The greatest challenge she faces is funding the level of activities that she wants for her students.
“Our programs tend to be expensive,” Sullinger said. “Sometimes you want the best and sometimes there is just not enough money to have the best. That’s probably the biggest challenge in teaching for our particular program.”
Unlike home economics classes, which mainly focused on teaching girls to be housewives and mothers, Sullinger said that today’s studies are much broader.
“We try to steer our students toward employability,” Sullinger said. “We know that the Family and Consumer Sciences, obviously a lot of these things will help you out in your family, but we are a part of the human services career cluster. We have the dietetics field or fashion and interior design, we have fashion merchandising.”
At GCHS, students have the option to be career majors, taking life skills, advanced foods and nutrition and culinary classes and can test at the end of the year for for a culinary career major, if they pass the exam with an A, there are universities that will give them college credit for their work. When students go into the workplace, often manager’s will start them at a higher wage because they already have had the sanitation, safety and other training, Sullinger said.

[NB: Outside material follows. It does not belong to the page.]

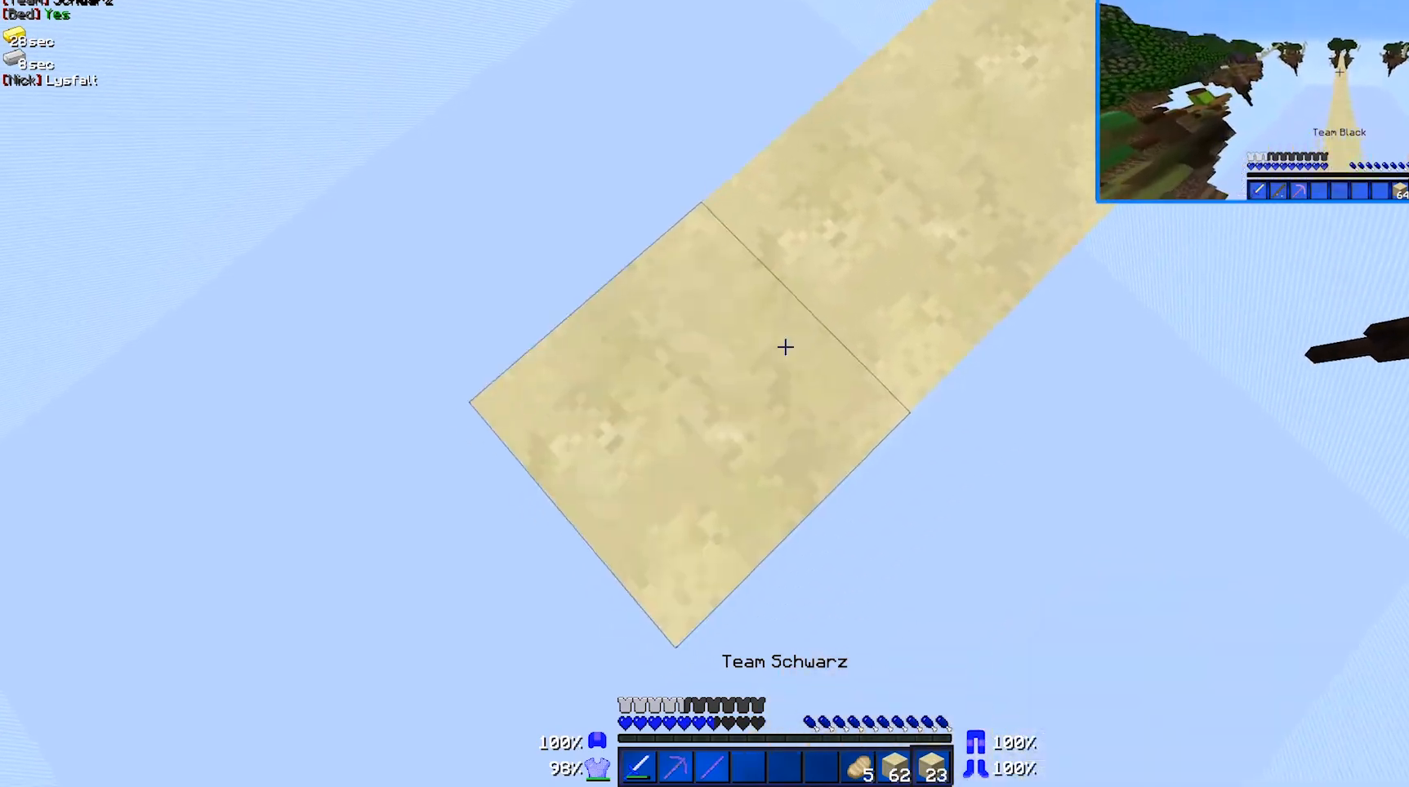
{"keys": ["a", "s"], "mouse": ["right"], "events": [[117, "mouse_right", "up"], [383, "mouse_right", "down"]]}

“We are very driven toward that post secondary training, and if you’re not going to fulfill a postsecondary role, then we want you ready to enter the workforce.”
According to Sullinger, one of her most gratifying moments came when a former student, who is a junior now, came up to her and told her that the job interviewing skills and life skills that she taught her helped her get her job. The student came to her job interview at LaRosa’s dressed in business attire with a resume and cover letter in hand. They expressed to the student that this was not the norm and they were impressed with her preparation for the interview.
In her culinary class, students are required to do culinary career research, keep a career notebook, practice completing job applications, writing resumes and cover letters. After they are graded, the work serves as a tool for scholarships and the real world job market.
“We have really changed our focus,” Sullinger said. “Our student organization, the primary focus of the FCCLA is to improve the focus of the family. If you look out today, so many of our problems in our society start with the dysfunction of the family. We still have a main focus in doing that, but also when we’re successful in our careers, and we make successful choices in life, we also tend to have successful families. I love to see students succeed in whatever it is they want to do.”
Sullinger is married to Andrew Sullinger and they live in Lexington. She received her Family and Consumer Science Education degree from the University of Kentucky and received her masters degree from Eastern Kentucky University. Sullinger will automatically be entered in the National Association for Career and Technical Education teacher’s competition.